What needs to be done >> How many lines in the data that follows contain the word "SerializeField"? Only that number is needed.

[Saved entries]
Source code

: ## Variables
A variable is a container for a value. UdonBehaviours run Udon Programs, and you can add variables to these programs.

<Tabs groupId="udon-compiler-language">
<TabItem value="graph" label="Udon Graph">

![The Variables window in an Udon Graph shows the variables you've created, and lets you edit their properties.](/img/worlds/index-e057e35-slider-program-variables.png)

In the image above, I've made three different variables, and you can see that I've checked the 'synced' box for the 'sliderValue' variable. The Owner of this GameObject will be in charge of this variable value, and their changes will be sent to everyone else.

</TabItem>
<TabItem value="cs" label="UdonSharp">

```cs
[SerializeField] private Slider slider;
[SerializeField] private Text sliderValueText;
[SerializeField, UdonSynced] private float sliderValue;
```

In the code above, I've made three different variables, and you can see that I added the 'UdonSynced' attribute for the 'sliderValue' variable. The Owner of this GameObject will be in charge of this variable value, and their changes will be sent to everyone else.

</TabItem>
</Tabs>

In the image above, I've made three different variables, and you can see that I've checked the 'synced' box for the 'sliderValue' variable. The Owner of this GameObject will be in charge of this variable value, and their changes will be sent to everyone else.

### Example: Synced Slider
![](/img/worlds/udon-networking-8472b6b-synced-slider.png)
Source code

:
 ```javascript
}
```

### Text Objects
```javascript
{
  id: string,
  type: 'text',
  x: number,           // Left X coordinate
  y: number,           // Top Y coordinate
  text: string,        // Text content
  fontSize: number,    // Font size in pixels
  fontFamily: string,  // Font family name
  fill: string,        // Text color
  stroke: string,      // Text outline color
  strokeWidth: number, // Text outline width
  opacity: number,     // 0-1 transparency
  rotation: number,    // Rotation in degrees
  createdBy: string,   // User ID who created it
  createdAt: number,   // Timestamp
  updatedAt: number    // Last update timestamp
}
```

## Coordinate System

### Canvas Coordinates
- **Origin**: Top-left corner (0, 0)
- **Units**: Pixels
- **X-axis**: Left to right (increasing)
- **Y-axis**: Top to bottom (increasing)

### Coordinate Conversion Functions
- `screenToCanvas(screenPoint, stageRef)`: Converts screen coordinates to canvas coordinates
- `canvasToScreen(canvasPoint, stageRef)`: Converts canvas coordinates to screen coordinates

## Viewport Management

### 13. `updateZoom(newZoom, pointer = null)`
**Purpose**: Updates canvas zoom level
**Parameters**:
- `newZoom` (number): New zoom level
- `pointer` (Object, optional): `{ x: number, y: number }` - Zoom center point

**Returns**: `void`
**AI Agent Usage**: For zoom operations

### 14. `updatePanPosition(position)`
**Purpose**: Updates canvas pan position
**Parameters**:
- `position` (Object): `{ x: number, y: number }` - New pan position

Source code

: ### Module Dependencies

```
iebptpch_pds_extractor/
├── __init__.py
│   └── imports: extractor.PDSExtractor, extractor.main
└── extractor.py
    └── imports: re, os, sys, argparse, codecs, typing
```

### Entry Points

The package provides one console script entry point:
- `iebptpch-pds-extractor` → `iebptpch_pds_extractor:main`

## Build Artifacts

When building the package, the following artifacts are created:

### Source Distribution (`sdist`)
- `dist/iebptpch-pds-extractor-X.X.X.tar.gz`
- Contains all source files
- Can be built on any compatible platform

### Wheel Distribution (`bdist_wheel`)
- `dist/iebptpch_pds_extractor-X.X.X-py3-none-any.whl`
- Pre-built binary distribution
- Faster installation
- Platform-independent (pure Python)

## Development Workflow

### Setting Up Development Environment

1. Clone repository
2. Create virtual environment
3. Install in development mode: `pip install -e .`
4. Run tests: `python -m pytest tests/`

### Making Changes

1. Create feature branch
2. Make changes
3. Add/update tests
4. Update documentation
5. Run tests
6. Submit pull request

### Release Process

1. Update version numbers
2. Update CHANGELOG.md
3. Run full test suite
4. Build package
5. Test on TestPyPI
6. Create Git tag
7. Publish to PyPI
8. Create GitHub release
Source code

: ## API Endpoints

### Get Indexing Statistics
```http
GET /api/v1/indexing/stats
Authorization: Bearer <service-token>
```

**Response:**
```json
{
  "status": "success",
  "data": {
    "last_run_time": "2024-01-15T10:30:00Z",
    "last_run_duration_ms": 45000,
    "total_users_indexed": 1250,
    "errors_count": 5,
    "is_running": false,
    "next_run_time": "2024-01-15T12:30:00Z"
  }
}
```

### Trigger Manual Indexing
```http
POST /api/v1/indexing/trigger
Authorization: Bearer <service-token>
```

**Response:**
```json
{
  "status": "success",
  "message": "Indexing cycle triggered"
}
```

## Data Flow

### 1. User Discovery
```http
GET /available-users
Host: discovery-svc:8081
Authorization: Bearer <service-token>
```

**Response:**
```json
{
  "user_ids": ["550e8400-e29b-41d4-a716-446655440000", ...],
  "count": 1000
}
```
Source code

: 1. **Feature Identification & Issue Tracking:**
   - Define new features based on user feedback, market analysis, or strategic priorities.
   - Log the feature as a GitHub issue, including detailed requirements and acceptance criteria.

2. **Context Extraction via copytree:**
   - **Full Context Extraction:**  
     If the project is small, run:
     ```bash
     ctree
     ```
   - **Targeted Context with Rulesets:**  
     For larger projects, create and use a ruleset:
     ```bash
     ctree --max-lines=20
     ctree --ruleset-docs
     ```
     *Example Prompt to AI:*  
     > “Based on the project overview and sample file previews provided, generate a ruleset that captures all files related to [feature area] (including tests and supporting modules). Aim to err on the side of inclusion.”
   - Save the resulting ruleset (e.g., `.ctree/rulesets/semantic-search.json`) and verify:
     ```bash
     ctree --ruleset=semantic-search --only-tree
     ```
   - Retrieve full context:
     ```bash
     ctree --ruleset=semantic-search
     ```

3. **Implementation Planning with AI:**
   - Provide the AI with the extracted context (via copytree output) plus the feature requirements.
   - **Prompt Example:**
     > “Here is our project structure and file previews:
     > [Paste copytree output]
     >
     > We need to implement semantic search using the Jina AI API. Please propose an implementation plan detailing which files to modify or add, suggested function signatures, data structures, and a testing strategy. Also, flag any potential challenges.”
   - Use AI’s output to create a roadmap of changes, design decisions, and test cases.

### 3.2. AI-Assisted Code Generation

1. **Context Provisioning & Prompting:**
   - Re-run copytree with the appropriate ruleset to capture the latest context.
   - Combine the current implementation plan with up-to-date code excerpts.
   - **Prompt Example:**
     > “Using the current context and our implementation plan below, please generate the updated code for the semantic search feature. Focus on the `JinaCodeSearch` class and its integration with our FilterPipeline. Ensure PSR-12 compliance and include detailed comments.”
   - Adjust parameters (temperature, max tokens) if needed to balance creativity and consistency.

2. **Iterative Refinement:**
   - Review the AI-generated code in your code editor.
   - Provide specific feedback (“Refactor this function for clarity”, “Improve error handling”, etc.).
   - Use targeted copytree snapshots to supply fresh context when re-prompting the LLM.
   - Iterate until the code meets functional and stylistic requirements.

Written solution >> 3